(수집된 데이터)
□ □ □ □ □ □ □

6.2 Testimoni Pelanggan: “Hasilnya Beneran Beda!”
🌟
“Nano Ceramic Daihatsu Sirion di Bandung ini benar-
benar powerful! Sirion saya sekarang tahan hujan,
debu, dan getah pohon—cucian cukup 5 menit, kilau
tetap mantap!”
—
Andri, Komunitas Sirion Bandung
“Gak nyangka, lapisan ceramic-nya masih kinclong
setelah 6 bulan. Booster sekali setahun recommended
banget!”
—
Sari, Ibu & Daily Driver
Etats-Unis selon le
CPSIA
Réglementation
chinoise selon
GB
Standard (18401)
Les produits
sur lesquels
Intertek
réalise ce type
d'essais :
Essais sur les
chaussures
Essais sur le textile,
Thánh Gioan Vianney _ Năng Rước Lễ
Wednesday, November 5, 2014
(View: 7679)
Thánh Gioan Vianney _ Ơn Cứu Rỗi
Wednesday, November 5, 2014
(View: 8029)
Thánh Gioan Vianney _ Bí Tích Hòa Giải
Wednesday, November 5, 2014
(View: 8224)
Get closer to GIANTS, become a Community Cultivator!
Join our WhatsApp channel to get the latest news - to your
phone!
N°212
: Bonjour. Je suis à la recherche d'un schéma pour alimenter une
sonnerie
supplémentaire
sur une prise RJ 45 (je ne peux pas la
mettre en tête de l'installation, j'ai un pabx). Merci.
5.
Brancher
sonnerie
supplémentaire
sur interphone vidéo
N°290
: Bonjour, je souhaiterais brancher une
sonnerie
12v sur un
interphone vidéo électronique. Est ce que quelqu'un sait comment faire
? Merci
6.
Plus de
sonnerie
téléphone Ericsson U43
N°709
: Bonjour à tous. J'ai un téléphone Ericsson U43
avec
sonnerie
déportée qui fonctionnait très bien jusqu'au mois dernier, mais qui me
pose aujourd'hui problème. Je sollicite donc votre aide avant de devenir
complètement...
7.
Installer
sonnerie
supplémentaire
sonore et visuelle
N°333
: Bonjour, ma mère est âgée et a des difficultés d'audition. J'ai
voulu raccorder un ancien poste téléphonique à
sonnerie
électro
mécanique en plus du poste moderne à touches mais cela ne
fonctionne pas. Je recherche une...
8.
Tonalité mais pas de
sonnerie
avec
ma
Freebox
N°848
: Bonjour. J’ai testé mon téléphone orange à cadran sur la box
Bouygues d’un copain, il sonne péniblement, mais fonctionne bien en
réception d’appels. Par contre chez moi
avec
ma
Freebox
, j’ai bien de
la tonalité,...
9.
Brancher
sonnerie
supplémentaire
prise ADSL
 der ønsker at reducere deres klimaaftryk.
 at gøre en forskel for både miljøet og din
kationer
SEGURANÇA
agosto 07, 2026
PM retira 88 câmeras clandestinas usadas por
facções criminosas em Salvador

□ □ □ □ □ □ □

→ **수행할 작업**:
위 항목에서 "Vianney" 문자열을 포함한 줄을 빠짐없이 찾아 원문 그대로 보이시오.

→ **풀이 답안**:
Thánh Gioan Vianney _ Năng Rước Lễ
Thánh Gioan Vianney _ Ơn Cứu Rỗi
Thánh Gioan Vianney _ Bí Tích Hòa Giải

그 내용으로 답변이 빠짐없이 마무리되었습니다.